Alors qu’il vient d’être nommé Premier ministre, François Bayrou se retrouve face à de nombreux chantiers. Le plus dur est aussi celui qu’attendent le plus les Français : la réduction des dépenses publiques.
François Bayrou, les Français veulent une réduction des dépenses publiques !
Le 13 décembre 2024, un sondage exclusif OpinionWay réalisé pour Economie Matin a révélé un profond clivage dans les attentes des Français à l'égard du nouveau Premier ministre François Bayrou. Alors que le budget 2025 se profile comme un chantier prioritaire, une partie significative de la population semble favorable à une réduction des dépenses publiques.
Un désir de réduction des dépenses publiques : vers un tournant historique pour François Bayrou ?
Selon l’étude, 51 % des Français se disent favorables à une réduction des dépenses publiques, avec un objectif ambitieux de 20 %. Une telle réduction équivaudrait à économiser environ 320 milliards d’euros, soit presque le budget total combiné de l’Éducation nationale, de la Défense, de l’Intérieur et de l’Économie pour 2024 (301,2 milliards d’euros).
La répartition démographique de ce soutien est frappante :
- Les jeunes (18-24 ans) sont les plus enthousiastes, avec 57 % en faveur de la mesure.
- Les 35-49 ans, en pleine carrière, partagent également cet avis à hauteur de 54 %.
- À l’inverse, seuls 46 % des retraités soutiennent cette baisse, une opposition probablement motivée par la crainte d’une réduction des pensions, qui représentent le tiers des dépenses publiques.
Concernant la répartition politique, on observe que :
- 69 % des électeurs du Rassemblement National (RN) approuvent cette baisse, révélant une étonnante orientation libérale. Ce tournant peut avoir été motivé par les récentes prises de position de plusieurs ténors de la droite, notamment Jordan Bardella, Eric Zemmour, Sarah Knafo, Marion Maréchal ou Eric Ciotti.
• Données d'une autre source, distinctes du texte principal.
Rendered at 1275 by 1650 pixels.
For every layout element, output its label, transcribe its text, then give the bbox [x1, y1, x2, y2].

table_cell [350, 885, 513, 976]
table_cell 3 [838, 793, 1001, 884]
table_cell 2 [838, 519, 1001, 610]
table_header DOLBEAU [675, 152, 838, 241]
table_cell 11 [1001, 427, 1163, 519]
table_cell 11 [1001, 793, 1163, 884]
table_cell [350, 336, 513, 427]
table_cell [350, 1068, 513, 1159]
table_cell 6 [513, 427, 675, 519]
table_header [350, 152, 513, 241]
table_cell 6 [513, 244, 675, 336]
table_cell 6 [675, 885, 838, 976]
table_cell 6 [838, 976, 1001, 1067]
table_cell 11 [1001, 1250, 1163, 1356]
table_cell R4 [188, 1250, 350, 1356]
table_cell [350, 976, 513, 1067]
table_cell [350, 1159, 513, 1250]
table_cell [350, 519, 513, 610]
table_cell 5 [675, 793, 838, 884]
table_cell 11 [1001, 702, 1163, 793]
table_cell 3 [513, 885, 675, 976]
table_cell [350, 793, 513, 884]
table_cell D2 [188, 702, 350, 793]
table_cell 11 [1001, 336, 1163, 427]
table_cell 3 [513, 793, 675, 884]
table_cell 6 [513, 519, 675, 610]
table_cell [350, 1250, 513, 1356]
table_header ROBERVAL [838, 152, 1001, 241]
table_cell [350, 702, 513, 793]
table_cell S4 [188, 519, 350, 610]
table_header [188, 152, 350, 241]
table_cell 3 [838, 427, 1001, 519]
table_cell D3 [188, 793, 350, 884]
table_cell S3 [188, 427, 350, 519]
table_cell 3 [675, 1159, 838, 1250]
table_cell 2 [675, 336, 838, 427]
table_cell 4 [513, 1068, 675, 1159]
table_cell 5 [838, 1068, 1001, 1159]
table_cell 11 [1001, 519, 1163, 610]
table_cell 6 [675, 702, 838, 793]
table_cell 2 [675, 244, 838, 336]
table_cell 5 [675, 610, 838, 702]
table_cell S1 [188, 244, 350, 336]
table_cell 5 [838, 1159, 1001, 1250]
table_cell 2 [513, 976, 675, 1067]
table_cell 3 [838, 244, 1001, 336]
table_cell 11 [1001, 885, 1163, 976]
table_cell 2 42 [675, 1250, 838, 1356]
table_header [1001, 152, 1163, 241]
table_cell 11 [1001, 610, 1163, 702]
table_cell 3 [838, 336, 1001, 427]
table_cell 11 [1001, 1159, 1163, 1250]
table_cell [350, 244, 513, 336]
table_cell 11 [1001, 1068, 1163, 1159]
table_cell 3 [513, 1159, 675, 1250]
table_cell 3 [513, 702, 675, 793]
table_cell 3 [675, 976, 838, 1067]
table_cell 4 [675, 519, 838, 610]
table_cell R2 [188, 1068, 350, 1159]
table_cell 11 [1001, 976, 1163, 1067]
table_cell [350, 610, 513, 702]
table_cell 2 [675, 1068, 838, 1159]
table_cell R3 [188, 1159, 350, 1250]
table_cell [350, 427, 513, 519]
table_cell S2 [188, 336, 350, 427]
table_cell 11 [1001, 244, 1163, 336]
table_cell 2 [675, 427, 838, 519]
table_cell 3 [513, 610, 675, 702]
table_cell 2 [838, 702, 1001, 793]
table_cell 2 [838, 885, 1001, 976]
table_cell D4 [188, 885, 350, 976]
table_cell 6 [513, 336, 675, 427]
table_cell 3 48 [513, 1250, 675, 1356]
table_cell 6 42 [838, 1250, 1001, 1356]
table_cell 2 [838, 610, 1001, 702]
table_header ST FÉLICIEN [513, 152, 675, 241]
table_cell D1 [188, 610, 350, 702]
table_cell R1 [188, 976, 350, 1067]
- À gauche, les réticences sont fortes : seulement 35 % des sympathisants de La France Insoumise (LFI) et 34 % des écologistes s'y rallient. Ce résultat n'a rien de surprenant. La gauche a une longue tradition de défense des services publics, des aides sociales et des fonctionnaires. Réduire les dépenses publiques impliquent nécessairement d'optimiser ces trois secteurs;
- Les macronistes, pourtant théoriquement alignés sur une gestion budgétaire rigoureuse, sont divisés, avec 48 % de soutien. Le parti semble donc moins libéral qu'on ne l'aurait cru. Il est par ailleurs constitué majoritairement de retraités, soit la classe d'âge la moins favorable à la baisse des dépenses publiques.
Les défis d'une baisse budgétaire de 20 %
L’impact d’une telle réduction pourrait bouleverser l’économie nationale. Le budget total de l’État pour 2024 est évalué à 1 600 milliards d’euros, incluant les dépenses sociales. Une baisse de 20 % représenterait pour le futur gouvernement de François Bayrou un effort colossal de 320 milliards d’euros, soit l’équivalent de :
- La totalité des pensions de retraite (332 milliards d’euros).
- Une suppression complète de plusieurs ministères clés.
Une baisse de 20% se rapprocherait d'une "tronçonneuse budgétaire". Cette image est empruntée à Javier Milei. Ce président argentin fait vivre un tournant libéral à son pays depuis un an. Il a notamment proposé un budget à l'équilibre, c'est-à-dire sans déficit, alors que le déficit français dépasse les 150 milliards d'euros. Sur les réseaux sociaux, de plus en plus d'internautes français appellent à tronçonner de même les dépenses publiques.
Où prendre les économies ?
Pour atteindre 20% de dépenses publiques en moins, il n'est naturellement pas question pour François Bayrou de supprimer les retraites ou l'intégralité des ministères de l’Éducation nationale, de la Défense, de l’Intérieur et de l’Économie. Cette baisse passera par une série de décisions qui déplairont nécessairement à ceux qui y perdront des revenus. Ainsi, les aides à la presse représentent 4 milliards d'euros chaque année. Les supprimer ne plaira pas aux médias, mais la popularité auprès des Français est peut-être à ce prix.
François Bayrou fait face à un défi herculéen. S’il répond à cet appel à la rigueur budgétaire, il risque de s’aliéner des électorats stratégiques, notamment les seniors et les classes populaires. Mais le statu quo pourrait également entacher sa crédibilité. Reste à voir s’il saura transformer cette exigence populaire en opportunité politique.